One or two sex scenes in every movie adds up. Many of us have played the voyeurist to the content of a dozen 50 Shades films over the course of our movie viewing lifetime. Does it really make a difference whether you choose to view it in a two hour sitting this weekend or in five minute installments each week?
I am sometimes astonished at what many Christians will tolerate in the movies they view, claiming, “It’s such a raw display of human depravity!” We can say in our hearts, “This is terrible, despicable, depraved sin,” all we want. When it all boils down, we are still watching two people have sex, or a rape in progress, or whatever other gritty scenes are deemed necessary for an accurate display of human nature. Telling ourselves “It’s just a movie!” doesn’t make it any less voyeurism.
You may try not to enjoy it, you may resist lustful thought, but you are still the voyeurist–hiding behind a curtain in a bedroom looking into what should never be seen.
4 thoughts on “Who Cares if Christians See ’50 Shades’?”
I am having a hard time understanding your position, especially as a pastor. At first blush, I agreed with your thoughts. After all, sin is sin and we don’t get nearly as upset about other sins as we are making a deal out of this movie. However, I then read a synopsis. The problem became more clear to me. This is not simple pornography. This is not even simple S&M. In our culture today, with the father of lies spreading filth everywhere, what other trends have become popular? Sex trafficking. Sex slavery. Of adult women and of children. So if a book becomes sensationalized as a social phenomenon of enjoyment, and then a movie is made out of that book, it is lighter fluid on fire with our present lack of boundaries or morality in how sick the world has returned to in viewing sexual pleasure and sexual dominance. THAT is what is at stake. Teens or college girls fantasizing about a sex life that is a trap. How are we to justify not protecting the people more impressionable to the allure of the biggest lie ever told? I do not understand your stance.
I’m so sick of 50 Shades of Grey everywhere.

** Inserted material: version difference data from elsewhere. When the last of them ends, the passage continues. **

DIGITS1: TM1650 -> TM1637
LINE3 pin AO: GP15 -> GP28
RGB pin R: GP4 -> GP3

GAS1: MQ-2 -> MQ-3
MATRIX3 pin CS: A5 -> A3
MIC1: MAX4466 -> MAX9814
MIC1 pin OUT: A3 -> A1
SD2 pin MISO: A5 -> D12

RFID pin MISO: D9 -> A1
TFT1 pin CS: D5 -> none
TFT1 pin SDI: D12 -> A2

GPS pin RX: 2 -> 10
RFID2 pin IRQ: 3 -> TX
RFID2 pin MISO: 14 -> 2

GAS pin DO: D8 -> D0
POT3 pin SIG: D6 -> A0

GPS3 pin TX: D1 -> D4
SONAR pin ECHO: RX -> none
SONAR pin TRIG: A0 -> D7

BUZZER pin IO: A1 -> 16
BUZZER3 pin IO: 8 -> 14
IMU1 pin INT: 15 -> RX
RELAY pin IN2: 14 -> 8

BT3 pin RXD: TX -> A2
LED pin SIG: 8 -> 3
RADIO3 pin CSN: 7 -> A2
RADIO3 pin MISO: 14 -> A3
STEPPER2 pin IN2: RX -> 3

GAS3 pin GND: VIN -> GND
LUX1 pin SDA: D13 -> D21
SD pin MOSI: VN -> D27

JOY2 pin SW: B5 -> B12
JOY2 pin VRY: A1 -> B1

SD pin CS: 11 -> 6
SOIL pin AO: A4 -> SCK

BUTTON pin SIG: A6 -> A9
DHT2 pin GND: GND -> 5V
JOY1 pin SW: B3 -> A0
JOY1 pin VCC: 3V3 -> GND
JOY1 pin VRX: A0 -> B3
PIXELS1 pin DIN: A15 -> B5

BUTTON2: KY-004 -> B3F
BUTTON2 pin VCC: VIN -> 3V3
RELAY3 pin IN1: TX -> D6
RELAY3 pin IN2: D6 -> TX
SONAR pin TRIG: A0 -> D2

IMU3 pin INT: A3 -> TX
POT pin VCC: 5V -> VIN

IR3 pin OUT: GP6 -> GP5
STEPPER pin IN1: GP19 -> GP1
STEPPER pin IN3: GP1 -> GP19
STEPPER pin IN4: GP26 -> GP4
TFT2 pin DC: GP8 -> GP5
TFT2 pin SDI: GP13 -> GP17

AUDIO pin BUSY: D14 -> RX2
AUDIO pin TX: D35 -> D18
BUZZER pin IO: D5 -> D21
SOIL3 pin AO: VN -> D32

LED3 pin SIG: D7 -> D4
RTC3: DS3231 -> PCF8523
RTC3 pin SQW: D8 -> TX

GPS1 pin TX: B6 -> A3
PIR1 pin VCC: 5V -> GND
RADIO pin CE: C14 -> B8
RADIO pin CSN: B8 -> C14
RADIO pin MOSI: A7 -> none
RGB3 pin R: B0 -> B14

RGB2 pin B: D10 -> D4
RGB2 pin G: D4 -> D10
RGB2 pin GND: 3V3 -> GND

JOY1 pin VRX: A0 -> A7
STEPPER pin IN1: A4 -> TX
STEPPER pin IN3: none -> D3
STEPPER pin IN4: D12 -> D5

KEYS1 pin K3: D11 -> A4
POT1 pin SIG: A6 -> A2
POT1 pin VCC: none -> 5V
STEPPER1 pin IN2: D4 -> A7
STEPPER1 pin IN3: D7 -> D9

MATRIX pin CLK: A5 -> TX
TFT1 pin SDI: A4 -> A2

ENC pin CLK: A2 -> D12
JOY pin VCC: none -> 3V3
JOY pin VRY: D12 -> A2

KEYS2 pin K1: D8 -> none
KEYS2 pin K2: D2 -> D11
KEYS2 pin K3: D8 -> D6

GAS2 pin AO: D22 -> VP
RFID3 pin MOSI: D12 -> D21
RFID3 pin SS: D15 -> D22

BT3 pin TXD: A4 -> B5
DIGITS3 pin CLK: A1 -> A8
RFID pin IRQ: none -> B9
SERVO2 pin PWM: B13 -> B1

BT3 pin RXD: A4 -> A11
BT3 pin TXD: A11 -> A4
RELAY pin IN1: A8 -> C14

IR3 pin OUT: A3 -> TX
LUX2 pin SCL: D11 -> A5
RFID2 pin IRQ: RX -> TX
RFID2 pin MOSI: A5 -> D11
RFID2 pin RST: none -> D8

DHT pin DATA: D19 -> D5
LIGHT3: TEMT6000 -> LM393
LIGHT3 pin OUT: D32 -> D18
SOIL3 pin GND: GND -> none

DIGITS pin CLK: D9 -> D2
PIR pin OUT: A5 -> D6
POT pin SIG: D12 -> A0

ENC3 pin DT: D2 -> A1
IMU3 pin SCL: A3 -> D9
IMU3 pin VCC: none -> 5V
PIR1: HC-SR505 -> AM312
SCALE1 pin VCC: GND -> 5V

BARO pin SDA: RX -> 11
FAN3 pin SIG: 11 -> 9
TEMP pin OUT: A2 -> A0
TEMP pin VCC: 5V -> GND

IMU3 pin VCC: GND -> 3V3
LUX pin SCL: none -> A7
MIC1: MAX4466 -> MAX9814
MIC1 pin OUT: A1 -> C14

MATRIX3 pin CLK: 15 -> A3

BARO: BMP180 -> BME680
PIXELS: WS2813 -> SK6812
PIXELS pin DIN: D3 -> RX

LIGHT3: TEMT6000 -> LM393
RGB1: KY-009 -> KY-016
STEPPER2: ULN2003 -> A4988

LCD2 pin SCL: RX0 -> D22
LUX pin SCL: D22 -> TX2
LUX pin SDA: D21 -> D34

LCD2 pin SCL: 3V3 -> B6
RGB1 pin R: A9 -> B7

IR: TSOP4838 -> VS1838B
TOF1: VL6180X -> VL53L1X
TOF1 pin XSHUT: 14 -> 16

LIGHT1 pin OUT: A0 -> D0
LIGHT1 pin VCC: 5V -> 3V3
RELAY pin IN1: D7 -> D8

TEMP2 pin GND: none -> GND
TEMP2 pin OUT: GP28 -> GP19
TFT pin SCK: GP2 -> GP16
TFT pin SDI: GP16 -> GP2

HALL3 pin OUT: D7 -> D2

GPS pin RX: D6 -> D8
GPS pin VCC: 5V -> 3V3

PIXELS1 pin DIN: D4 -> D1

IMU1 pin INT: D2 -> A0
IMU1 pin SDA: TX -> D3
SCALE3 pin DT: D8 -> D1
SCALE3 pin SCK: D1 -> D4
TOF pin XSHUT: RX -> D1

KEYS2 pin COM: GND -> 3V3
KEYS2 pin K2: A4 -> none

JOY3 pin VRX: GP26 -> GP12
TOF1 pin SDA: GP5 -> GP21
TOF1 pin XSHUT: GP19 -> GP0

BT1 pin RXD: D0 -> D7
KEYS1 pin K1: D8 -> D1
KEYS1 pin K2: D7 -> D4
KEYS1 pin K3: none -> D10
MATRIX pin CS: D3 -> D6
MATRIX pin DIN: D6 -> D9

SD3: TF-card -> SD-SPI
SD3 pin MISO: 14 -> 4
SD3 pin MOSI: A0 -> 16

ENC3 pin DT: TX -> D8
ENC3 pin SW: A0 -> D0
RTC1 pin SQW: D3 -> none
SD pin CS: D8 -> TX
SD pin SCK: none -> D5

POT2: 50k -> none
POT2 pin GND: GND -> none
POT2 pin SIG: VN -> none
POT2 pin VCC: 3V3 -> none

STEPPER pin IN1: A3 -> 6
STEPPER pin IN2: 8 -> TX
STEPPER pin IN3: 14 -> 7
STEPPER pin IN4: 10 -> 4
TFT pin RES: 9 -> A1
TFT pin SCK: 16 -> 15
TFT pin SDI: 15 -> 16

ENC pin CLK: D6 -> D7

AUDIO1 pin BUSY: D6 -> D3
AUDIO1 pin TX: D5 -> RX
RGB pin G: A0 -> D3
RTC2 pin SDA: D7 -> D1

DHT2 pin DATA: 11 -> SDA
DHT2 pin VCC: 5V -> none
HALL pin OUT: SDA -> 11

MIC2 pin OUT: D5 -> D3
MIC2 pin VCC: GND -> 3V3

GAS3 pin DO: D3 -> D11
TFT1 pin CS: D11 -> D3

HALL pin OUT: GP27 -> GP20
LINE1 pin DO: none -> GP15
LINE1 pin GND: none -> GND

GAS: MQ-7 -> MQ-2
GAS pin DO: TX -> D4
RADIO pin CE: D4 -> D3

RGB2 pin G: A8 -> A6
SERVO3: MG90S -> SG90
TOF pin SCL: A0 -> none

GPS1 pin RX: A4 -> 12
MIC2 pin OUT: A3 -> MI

BOOM. I think that is the problem with alot of Christians today with many problems facing our culture. (myself included.) We want to focus all of our strength and efforts into cutting down one tree while missing the fact that there is a whole forest.
It kind of reminds me about taking the plank out of my eye before pointing out the spec in others. This was a vast perspective change of how I have view some of the major issues that Christians are dealing with in our culture.
Thank you for being bold enough to post such amazing content!
Great points, clearly made. God bless!